SELECTED TEXT>

# # # # # # #

Combining Eq. (1) and Eq. (2) to eliminate \({\sigma }_{{\rm{ac}}}\) yields the bending curvature as a function of the mismatch strain

$$\kappa =\frac{6{h}_{{\rm{ac}}}}{{h}_{{\rm{in}}}}\left[\frac{{E}_{{\rm{ac}}}}{4{E}_{{\rm{ac}}}{h}_{{\rm{ac}}}+{h}_{{\rm{in}}}{E}_{{\rm{in}}}}\right]{\varepsilon }_{{\rm{mis}}}$$

(3)

Equation (3) shows the proportionality between the bending curvature (\(\kappa\)) and the mismatch strain (\({\varepsilon }_{{\rm{mis}}}\)). This proportionality also applies to bilayer FTAs with the active layer and the inert layer of comparable thicknesses²⁷.

For a monolayer TFA (Fig. 3b) with homogenous properties (Young’s modulus E, Poisson’s ratio \(\nu\), and coefficient of stimulus-induced expansion \(\alpha\)), basic mechanics analysis based on the Euler-Bernoulli beam model (plane stress assumption) indicates that the axial stress caused by a non-uniform stimulation \(\triangle S(y)\) is given by

$${\sigma }_{x}(y)=-E{\varepsilon }^{{\rm{s}}}(y)+\frac{E}{h}{\int }_{-h/2}^{h/2}{\varepsilon }^{{\rm{s}}}(y){dy}+\frac{12{yE}}{{h}^{3}}{\int }_{-h/2}^{h/2}{\varepsilon }^{{\rm{s}}}(y){ydy}$$

where \(h\) is the thickness of the TFA and \({\varepsilon }^{{\rm{s}}}\left(y\right)=\alpha \triangle S(y)\). The variation of stimulation along the longitudinal direction (x-direction) is neglected. It can be verified that \({\sigma }_{x}(y)\) is self-balanced as \({\int }_{-h/2}^{h/2}{\sigma }_{x}(y){dy}=0\) and \({\int }_{-h/2}^{h/2}y{\sigma }_{x}(y){dy}=0\). The elastic strain induced by this self-balanced stress is given by

$${\varepsilon }^{{\rm{e}}}(y)=\frac{{\sigma }_{x}(y)}{E}=-{\varepsilon }^{{\rm{s}}}(y)+\frac{1}{h}{\int }_{-h/2}^{h/2}{\varepsilon }^{{\rm{s}}}(y){dy}+\frac{12y}{{h}^{3}}{\int }_{-h/2}^{h/2}{\varepsilon }^{{\rm{s}}}(y){ydy}$$

The total strain (\({\varepsilon }^{{\rm{t}}}\)), which is equal to the summation of the elastic strain and the stimulus-induced strain, is given by

$${\varepsilon }^{{\rm{t}}}(y)={\varepsilon }^{{\rm{e}}}(y)+{\varepsilon }^{{\rm{s}}}(y)=\frac{1}{h}{\int }_{-h/2}^{h/2}{\varepsilon }^{{\rm{s}}}(y){dy}+\frac{12y}{{h}^{3}}{\int }_{-h/2}^{h/2}{\varepsilon }^{{\rm{s}}}(y){ydy}$$

The first term on the righthand side of the above expression is independent of \(y\) and therefore leads to no bending deformation, while the second term is a linear function of \(y\), which leads to a flexural configuration with curvature \(\kappa\) given by

$$\kappa =\frac{12}{{h}^{3}}{\int }_{-h/2}^{h/2}{\varepsilon }^{{\rm{s}}}(y){ydy}$$

(4)

# # # # # # #

DATA FOR THE TASK>
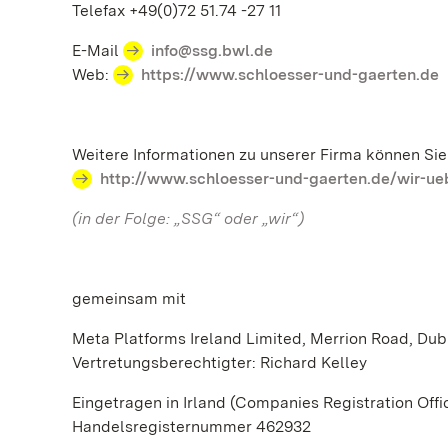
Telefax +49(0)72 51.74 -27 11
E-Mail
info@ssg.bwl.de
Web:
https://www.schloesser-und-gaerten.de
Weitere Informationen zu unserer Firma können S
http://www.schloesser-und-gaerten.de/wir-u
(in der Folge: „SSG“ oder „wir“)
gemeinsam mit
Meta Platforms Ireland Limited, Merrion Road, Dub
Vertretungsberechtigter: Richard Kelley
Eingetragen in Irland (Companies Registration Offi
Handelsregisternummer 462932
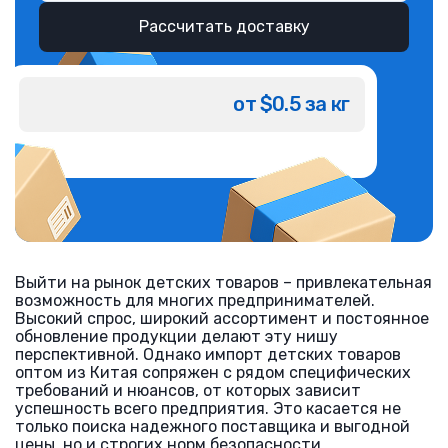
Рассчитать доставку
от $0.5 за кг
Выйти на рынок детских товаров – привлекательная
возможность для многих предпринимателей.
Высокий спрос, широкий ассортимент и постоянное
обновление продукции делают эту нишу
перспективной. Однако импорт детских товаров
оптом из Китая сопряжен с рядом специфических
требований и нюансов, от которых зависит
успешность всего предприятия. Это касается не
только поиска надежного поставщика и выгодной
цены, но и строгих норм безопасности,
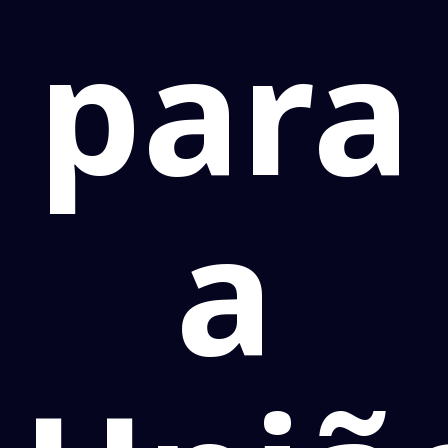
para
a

# # # # # # #

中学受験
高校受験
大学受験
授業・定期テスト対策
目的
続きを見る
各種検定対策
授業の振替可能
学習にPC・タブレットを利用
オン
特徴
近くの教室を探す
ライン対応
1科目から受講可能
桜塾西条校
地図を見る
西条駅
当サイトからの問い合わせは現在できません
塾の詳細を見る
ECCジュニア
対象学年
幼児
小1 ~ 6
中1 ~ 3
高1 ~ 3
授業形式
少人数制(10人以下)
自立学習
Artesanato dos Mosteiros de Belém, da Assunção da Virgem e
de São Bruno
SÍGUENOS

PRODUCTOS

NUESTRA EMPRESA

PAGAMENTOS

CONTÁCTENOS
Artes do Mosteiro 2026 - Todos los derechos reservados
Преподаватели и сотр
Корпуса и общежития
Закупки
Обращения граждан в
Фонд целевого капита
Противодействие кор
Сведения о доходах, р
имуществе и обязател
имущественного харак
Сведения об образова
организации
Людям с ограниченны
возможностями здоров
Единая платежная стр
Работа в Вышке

# # # # # # #

APPLY WHAT YOU READ>
**1.** Count the lines in the entries that contain the word "детских". Give only the number.
**2.** Continue the text about stimulus-induced bending curvature in film actuators from the point where it stops.

LIST OF ANSWERS>
**1.** 2

**2.**
Equation (4) shows the dependence of the bending curvature (\(\kappa\)) of monolayer TFAs on the distribution of stimulus-induced strain \({\varepsilon }^{{\rm{s}}}(y)\). If \({\varepsilon }^{{\rm{s}}}(y)\) is constant, which implies a uniform distribution of the stimulus-induced strain along the thickness direction, no bending deformation would be produced. Furthermore, if \({\varepsilon }^{{\rm{s}}}(y)\) is an even function of y, no bending deformation would happen either, implying that an asymmetric stimulus-induced strain is crucial for inducing bending deformation in monolayer TFAs.

Although TFAs with simple rectangular or circular shapes merely exhibit bending deformation upon stimulation, more complex and controllable morphologies can be acquired if prior topologies are introduced²⁸ (Fig. 3c). For example, a humidity-driven TFA was tailored into biomimetic shapes to achieve curling and grabbing²⁶. Another strategy for realizing complex morphologies is to distribute the active layer or materials in a designed pattern through partial oxidation²³, local thickness modification²⁹, or partial doping³⁰ (Fig. 3d). More complex 3D morphologies can be achieved by leveraging origami-inspired strategies such as pre-designed folding patterns or programmed creases into TFAs³¹ (Fig. 3e). In our above discussion on deformation mechanics of thin-film actuators (TFAs), we have not distinguished the material base of the stimulus-induced strains, which will be elaborated in the following section.

Responsive Materials For Tfas

Based on the stimuli that active materials respond to, TFAs can be basically divided into five categories, including thermo-driven, electro-driven, light-driven, humidity-driven, and chemical-driven TFAs. Table 1 summarizes the typical responsive materials, favorable material properties, and fabrication processes of each type of TFAs.

Table 1 Comparison of responsive materials applied in TFAs

Thermo-driven TFAs demand responsive materials with high coefficient of thermal expansion and high thermal stability as well as mechanical flexibility and ductility. Materials like shape memory alloys (SMAs)^32,33, polydimethylsiloxane (PDMS)³⁴, polyethylene (PE)³⁵, liquid crystal elastomers (LCEs)³⁶, graphene²⁹, and MXene³⁷ have been widely applied to fabricate thermo-driven TFAs with methods of casting, molding, directing bonding, and physical or chemical vapor deposition (PVD/CVD)³⁸.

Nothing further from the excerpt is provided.